Monday, November 27, 2006

Attack of the Killer Non-Fiction

I've gone off fiction. That is a sweeping statement, so perhaps I should hedge my bets and clarify a little. I've gone of gritty, realistic fiction; set in the real world, with tight storylines, credible characters and tragedy anticipated in every page. They do not have the grip that I could rely on to be evoked by such works. I say this as someone who consumed Tom Clancy popcorn by the thousand page load.

My taste is developing a more escapist bent. I wish to read more alien works, things that are so distant from Earth that they become avenues to open the mind, not to explore the grim steps of mans mortal path. I suspect that JRR Tolkien is partially to blame, but I have had a strong interest in science fiction for a long time, and having last year read a huge pile of Drizzt et al, the trend has perhaps been accelerating. It will be a matter of finding the right quality of fantasy and science fiction writers.
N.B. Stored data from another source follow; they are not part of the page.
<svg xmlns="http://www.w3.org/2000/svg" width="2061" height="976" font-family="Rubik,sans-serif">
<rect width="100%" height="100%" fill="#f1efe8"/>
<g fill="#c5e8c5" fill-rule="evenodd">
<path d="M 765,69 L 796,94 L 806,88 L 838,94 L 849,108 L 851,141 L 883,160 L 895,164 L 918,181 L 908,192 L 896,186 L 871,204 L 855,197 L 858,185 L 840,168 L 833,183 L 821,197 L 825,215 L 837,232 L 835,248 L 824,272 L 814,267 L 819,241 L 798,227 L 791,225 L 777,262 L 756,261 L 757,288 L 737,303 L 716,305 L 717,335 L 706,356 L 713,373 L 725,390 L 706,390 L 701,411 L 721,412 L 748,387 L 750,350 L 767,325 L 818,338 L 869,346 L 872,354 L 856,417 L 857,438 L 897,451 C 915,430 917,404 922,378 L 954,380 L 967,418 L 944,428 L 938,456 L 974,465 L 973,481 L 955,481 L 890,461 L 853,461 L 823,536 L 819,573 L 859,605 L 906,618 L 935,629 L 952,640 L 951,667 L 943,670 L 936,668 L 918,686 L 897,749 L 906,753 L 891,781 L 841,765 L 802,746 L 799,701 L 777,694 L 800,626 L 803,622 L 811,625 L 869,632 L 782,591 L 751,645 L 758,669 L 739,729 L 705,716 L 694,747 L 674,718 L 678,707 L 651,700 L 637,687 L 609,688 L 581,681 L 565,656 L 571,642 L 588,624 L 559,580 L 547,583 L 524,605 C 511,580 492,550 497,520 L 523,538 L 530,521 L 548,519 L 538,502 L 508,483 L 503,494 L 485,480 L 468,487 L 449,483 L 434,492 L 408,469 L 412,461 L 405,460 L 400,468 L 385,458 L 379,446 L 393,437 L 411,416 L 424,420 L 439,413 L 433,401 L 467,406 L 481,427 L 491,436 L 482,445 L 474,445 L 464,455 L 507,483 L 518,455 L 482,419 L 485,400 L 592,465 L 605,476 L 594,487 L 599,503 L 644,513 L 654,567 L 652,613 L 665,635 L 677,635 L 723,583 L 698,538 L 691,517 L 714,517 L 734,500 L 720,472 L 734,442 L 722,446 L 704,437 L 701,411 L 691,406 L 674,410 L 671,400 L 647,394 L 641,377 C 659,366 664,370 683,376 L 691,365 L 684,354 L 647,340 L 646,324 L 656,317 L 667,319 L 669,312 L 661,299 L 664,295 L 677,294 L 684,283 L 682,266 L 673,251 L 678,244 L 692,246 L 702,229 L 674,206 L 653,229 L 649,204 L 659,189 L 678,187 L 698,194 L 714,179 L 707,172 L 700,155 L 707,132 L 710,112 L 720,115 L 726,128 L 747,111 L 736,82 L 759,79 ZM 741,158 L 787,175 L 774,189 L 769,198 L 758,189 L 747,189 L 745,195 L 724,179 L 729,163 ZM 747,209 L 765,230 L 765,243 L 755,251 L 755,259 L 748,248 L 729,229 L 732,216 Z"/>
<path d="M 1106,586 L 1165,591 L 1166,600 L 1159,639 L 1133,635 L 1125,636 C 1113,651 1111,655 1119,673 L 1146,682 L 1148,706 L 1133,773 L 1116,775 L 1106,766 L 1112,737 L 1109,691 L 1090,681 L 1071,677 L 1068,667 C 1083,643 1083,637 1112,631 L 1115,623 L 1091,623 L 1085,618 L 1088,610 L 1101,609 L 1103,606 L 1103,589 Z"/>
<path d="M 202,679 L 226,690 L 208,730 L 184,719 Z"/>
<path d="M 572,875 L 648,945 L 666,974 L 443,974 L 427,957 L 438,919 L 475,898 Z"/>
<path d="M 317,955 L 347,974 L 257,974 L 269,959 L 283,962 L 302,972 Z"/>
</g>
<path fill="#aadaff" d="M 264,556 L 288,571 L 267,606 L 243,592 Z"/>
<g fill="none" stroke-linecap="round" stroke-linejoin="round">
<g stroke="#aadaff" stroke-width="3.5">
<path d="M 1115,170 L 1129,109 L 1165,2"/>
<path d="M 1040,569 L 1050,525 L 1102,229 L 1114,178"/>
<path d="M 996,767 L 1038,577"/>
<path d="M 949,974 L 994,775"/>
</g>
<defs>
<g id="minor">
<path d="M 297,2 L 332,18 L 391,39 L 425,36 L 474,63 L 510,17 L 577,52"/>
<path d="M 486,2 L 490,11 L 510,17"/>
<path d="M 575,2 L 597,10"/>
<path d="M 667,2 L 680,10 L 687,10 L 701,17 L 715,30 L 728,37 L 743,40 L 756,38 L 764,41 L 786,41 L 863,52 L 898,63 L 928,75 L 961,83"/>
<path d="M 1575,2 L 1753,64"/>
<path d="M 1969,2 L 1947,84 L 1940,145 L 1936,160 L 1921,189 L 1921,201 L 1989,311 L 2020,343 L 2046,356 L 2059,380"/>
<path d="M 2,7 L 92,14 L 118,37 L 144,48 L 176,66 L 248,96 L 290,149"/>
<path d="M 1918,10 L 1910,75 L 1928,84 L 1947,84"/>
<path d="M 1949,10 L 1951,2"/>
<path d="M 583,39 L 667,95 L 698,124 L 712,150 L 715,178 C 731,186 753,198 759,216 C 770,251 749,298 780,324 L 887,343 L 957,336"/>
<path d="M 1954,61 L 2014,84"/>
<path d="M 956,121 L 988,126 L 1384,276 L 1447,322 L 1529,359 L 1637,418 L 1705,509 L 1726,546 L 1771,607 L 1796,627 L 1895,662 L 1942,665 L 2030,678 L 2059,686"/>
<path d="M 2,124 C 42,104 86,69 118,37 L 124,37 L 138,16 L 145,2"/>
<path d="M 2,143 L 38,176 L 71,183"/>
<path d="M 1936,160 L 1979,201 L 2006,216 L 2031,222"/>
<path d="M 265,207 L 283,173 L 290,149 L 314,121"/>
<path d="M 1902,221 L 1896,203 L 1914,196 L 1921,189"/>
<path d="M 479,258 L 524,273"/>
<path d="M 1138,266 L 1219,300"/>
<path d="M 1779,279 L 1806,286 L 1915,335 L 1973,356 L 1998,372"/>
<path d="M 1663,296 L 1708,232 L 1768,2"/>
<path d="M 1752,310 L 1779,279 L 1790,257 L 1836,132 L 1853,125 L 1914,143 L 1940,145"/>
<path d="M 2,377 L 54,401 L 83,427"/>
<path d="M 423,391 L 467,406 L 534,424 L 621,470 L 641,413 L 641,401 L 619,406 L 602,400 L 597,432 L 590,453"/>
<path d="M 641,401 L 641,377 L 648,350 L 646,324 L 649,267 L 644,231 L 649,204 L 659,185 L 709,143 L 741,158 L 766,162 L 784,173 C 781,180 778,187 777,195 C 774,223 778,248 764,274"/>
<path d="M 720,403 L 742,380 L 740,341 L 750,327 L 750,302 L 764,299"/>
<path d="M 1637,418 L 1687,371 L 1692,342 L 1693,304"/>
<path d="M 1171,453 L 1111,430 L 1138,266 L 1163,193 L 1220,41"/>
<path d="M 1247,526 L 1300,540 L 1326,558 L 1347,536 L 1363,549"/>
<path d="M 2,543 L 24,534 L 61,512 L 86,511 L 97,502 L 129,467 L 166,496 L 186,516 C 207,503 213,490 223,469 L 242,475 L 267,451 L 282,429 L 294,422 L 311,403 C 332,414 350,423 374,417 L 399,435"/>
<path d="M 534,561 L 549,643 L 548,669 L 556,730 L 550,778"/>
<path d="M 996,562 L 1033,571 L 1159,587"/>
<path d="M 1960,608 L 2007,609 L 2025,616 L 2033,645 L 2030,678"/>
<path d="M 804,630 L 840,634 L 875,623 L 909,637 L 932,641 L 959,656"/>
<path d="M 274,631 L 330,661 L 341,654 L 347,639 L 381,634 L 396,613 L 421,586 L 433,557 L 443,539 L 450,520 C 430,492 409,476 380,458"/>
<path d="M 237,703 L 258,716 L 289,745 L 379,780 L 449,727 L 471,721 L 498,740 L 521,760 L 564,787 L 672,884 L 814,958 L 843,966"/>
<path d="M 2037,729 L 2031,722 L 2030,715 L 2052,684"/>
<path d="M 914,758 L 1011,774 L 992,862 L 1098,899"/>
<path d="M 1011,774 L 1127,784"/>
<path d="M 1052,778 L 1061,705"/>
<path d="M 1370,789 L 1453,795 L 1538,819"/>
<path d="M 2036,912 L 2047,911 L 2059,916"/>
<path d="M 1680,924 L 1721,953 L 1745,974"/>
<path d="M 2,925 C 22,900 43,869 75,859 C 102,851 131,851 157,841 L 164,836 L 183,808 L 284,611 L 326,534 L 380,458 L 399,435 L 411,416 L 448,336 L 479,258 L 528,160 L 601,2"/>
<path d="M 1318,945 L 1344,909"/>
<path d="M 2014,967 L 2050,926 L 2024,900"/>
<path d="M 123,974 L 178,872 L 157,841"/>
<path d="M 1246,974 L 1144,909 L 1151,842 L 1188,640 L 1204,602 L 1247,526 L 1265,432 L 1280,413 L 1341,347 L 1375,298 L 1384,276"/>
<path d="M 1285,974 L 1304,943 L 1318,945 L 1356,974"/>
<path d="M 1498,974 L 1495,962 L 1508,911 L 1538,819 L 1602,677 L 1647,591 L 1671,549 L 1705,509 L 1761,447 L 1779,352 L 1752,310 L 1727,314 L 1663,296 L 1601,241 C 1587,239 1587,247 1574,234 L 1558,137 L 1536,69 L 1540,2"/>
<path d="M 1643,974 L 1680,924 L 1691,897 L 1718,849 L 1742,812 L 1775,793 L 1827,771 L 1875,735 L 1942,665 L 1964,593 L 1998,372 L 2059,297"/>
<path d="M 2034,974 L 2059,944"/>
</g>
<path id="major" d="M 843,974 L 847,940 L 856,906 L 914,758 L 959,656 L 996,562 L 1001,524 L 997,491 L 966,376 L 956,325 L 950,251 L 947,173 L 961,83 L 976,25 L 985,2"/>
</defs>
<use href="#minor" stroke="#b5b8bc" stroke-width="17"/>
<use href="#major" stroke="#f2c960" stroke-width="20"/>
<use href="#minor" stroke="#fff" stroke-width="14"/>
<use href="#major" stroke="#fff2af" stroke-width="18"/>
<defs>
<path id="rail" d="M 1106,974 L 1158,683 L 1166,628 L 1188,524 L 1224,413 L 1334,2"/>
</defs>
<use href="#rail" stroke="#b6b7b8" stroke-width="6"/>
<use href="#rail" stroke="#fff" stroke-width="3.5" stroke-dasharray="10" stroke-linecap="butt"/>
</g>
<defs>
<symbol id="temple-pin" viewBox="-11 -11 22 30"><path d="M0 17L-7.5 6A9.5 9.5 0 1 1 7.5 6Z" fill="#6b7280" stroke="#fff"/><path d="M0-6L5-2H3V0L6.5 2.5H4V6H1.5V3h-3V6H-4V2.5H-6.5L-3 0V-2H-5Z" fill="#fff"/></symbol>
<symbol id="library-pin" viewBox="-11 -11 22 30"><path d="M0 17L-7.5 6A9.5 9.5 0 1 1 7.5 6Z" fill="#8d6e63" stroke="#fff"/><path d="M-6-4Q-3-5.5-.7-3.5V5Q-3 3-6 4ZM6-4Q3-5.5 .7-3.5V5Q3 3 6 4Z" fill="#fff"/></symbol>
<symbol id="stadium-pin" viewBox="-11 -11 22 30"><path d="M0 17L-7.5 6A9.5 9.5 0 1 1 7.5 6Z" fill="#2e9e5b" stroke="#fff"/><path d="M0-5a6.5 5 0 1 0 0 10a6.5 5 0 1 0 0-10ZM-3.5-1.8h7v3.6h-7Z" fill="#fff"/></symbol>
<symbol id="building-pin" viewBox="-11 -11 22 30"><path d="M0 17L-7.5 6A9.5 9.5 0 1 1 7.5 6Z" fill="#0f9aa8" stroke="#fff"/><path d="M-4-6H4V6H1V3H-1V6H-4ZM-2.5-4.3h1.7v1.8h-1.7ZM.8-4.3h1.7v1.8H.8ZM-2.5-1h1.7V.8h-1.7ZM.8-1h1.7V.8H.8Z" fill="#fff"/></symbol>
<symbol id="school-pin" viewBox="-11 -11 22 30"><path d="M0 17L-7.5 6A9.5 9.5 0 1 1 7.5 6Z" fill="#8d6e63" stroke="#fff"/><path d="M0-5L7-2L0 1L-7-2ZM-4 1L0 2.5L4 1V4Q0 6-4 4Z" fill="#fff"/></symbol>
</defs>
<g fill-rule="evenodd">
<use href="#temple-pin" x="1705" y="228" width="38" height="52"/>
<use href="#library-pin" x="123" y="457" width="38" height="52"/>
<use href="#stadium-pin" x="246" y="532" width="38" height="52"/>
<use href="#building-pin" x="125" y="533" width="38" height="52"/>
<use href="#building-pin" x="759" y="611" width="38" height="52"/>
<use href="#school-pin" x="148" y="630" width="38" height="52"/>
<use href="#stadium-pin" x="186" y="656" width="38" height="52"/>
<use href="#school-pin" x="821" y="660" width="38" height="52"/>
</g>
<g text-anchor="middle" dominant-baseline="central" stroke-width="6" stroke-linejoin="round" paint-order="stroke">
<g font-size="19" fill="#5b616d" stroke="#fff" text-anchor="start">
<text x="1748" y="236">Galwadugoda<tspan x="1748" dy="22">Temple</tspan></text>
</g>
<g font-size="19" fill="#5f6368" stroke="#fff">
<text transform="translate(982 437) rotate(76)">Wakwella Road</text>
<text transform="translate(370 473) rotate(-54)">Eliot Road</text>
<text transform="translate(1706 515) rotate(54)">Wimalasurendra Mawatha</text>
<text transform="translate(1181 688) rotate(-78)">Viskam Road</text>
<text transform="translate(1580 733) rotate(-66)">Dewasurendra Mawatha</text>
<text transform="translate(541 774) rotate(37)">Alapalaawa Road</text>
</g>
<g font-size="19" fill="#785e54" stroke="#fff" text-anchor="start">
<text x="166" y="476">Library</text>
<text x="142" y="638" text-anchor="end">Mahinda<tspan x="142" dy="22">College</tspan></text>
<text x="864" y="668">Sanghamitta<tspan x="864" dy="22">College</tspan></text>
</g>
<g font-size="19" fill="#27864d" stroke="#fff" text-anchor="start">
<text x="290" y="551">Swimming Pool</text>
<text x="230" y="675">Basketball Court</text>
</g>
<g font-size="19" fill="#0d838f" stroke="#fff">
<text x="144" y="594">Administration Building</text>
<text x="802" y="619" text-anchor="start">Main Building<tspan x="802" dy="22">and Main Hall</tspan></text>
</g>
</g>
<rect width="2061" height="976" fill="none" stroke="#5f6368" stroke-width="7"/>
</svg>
The gap has been filled by non-fiction for now. For the first time in a long time, the UN Security Council, and institution I used to be obsessed with as a geeky MUNer has regained some interest for me, and I have been putting the vast archives of HKU to good use to supply me with some materials to build up my understanding of its role, decisions, actors, informal organisation and limitations again. The Public International Law course at Kings actually turned out to be of some use, as what could have been a demanding text which fuses many concepts of international law and institutional practice is instead quite easy sailing.

The other alternative that I have been contemplating is a return to philosophy. I spent a long time in the second year, especially at its end in reading what are the fundamental works. I worked my way through a substantial chunk of Plato's dialogues, and though I wouldn't pretend to remember them, I had the foresight to take, and hang on to, decent notes, which makes the dialogues substantially more accessible to me then they would have been otherwise at the second time around. I'm not entirely sure I'll return to philosophy, but I may be inclined that way, and I shall see as it were whether I go that way again or not.